A universal method of characterising thin layers on planar surfaces is ellipsometry, which is based on the measurement of the state of polarization of light reflected at the surface. A light beam impinging on the surface at a certain angle of incidence experiences on reflection a change in the relative amplitude and phase of the electromagnetic field components polarized parallel and perpendicular to the plane of incidence. The incident beam of light is preferably circularly or linearly polarized. The state of polarization of the generally elliptically polarized reflected beam is analysed. This information is used to determine the thickness and the refractive index of the thin layer (cf. R. Azzam et al., Physics in Medicine and Biology 22, 1977, 422-430, P. A. Cuypers et al., Analytical Biochemistry 84, 1978, 56-57).

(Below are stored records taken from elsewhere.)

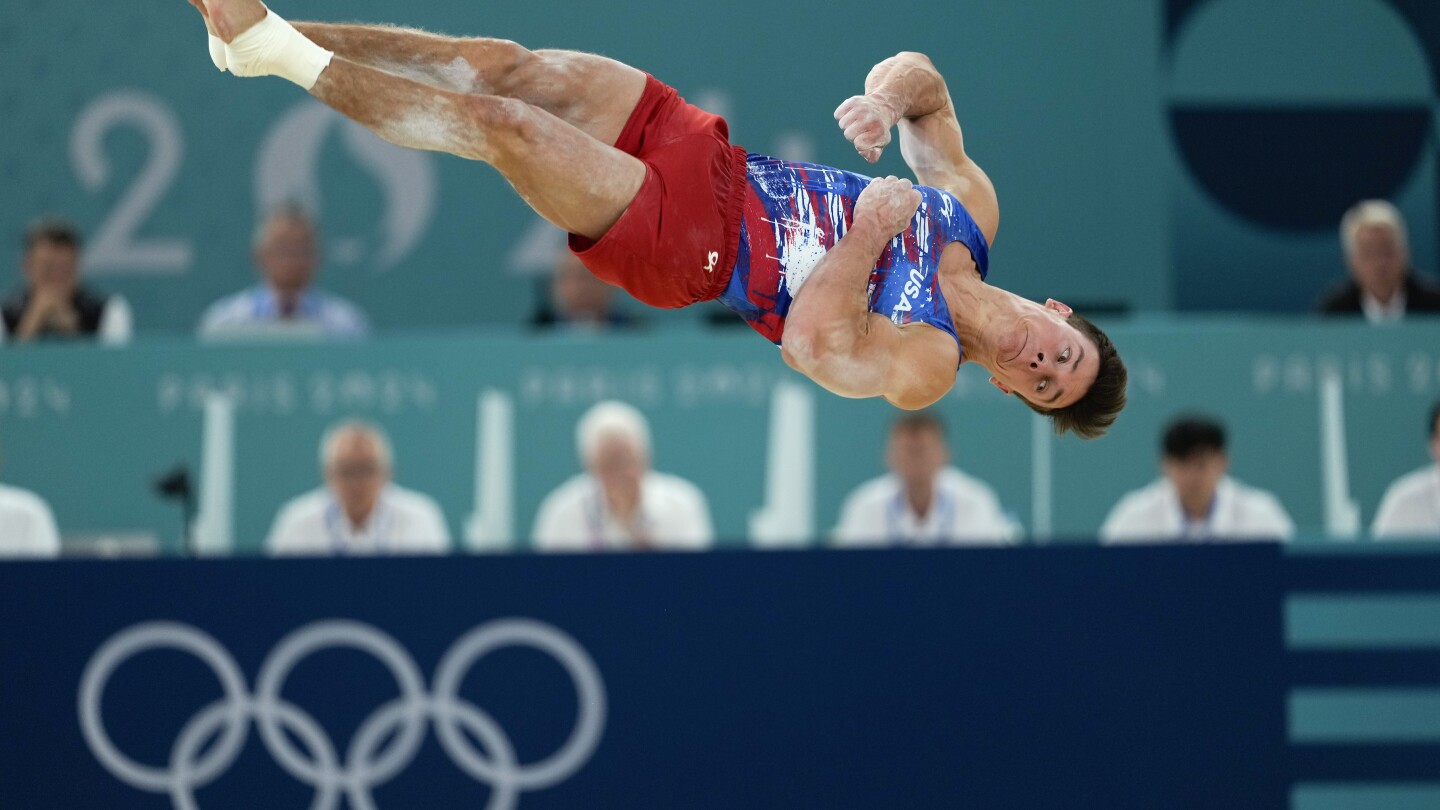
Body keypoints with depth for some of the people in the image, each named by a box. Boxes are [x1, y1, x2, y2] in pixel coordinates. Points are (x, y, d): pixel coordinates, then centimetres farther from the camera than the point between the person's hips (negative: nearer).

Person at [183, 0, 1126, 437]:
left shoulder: (924, 367, -14)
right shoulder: (972, 204, 4)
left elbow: (813, 340, -32)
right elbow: (923, 79, 7)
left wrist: (875, 223, -26)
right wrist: (885, 99, -17)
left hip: (684, 246, -6)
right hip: (704, 149, 6)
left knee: (501, 127, -22)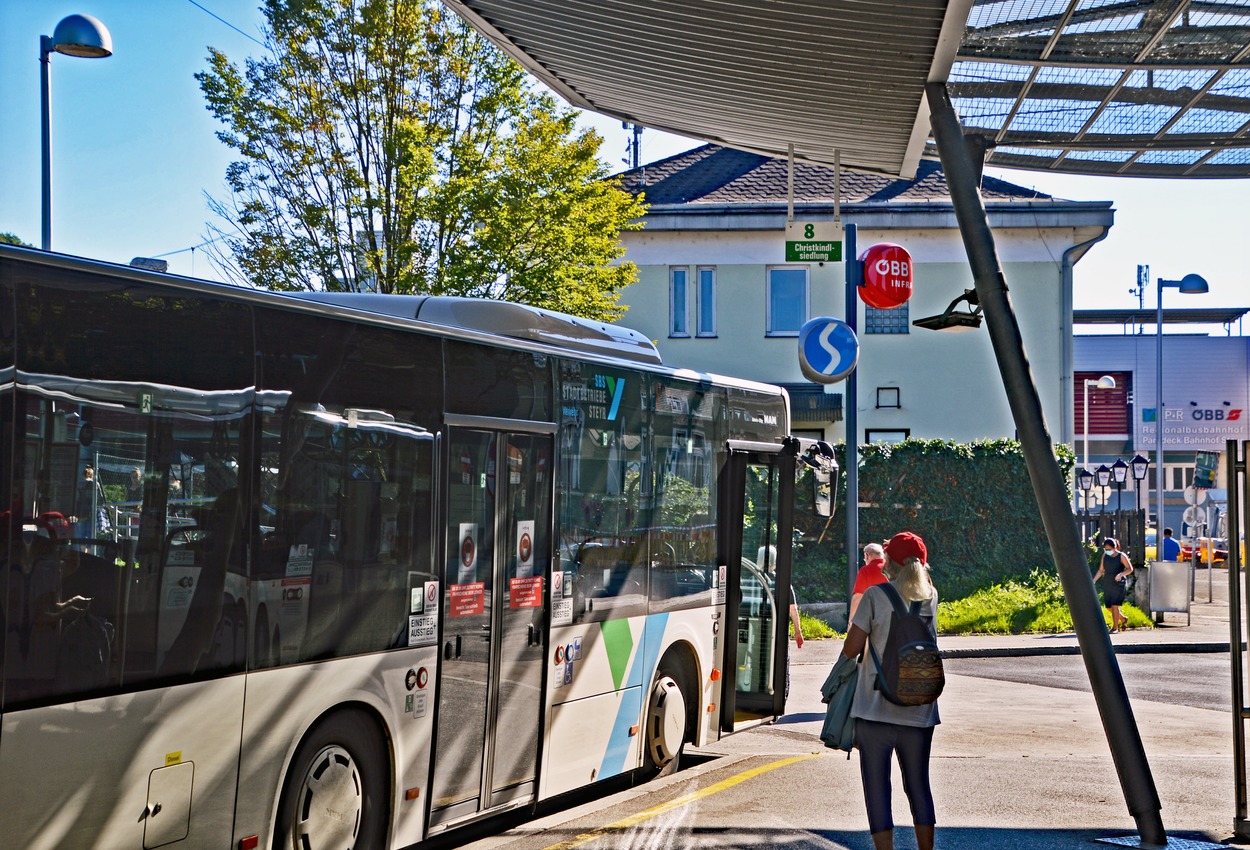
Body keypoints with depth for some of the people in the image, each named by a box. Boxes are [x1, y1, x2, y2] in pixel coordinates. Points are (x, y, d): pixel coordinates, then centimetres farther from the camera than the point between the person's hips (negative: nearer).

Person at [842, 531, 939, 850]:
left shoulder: (876, 596, -8)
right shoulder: (930, 597, 4)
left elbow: (851, 650, -7)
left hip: (875, 709, -4)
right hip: (919, 711, 4)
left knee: (877, 789, 1)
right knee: (919, 787, 16)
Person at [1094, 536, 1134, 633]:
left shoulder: (1121, 556, -6)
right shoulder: (1105, 556, 7)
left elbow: (1130, 569, -4)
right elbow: (1101, 570, 13)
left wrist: (1121, 574, -22)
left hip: (1118, 584, -5)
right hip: (1107, 584, 5)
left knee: (1114, 606, -11)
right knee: (1109, 607, 7)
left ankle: (1115, 627, -1)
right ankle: (1123, 619, 32)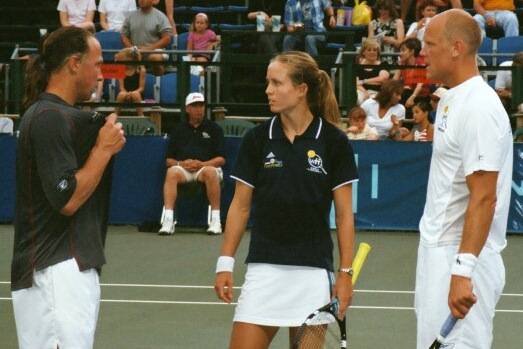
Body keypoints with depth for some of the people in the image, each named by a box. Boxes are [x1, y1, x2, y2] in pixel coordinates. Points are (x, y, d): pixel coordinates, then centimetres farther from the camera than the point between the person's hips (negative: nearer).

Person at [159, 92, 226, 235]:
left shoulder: (213, 128, 12)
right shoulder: (179, 129, 18)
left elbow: (221, 159, 4)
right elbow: (169, 160, 14)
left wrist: (201, 164, -13)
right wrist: (181, 163, -9)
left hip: (207, 166, -1)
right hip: (183, 168, 1)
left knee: (210, 172, -37)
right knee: (172, 172, -33)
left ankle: (216, 220, -36)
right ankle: (168, 220, -44)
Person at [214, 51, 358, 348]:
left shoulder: (334, 142, -3)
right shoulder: (257, 139, 3)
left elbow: (344, 214, 0)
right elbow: (240, 206, 8)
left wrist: (346, 273, -4)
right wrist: (226, 263, 3)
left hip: (313, 271, -2)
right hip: (264, 268, 2)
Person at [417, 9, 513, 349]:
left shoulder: (479, 108, -17)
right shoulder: (451, 99, 14)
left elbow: (484, 198, -23)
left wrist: (462, 271, -29)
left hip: (462, 258, -10)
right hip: (437, 251, 10)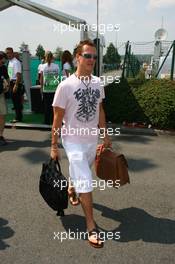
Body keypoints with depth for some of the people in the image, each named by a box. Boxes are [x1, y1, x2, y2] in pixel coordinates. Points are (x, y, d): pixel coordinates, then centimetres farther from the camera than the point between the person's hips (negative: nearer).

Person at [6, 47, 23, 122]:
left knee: (17, 101, -3)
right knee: (15, 101, 13)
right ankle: (18, 117, 23)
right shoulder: (9, 62, 14)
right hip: (11, 82, 9)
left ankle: (18, 118, 5)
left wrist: (16, 85, -25)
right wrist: (9, 84, 17)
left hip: (16, 83, -9)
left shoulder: (16, 62, -14)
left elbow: (18, 75, -21)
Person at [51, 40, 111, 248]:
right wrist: (54, 146, -8)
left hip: (92, 139, 6)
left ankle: (71, 189, 57)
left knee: (80, 173, 24)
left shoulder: (97, 83, 1)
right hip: (73, 140, -5)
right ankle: (91, 226, 8)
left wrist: (105, 135, 14)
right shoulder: (66, 86, -16)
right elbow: (57, 118, -11)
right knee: (85, 182, -6)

Upon a single reflection of the beam at the surface for analysis, the changes in the state of polarization due to a molecular adsorbate layer is very small. This can be explained by the fact that the interaction of the incident beam with the adsorbate layer is restricted to a distance of the order of the layer thickness. Minor changes in the state of polarization after the passage of the incident and reflected beam through the substrate carrying the adsorbate layer to be detected, or after the passage of a cell attached to the substrate and containing the sample fluid, restrict the accuracy of an ellipsometric measurement.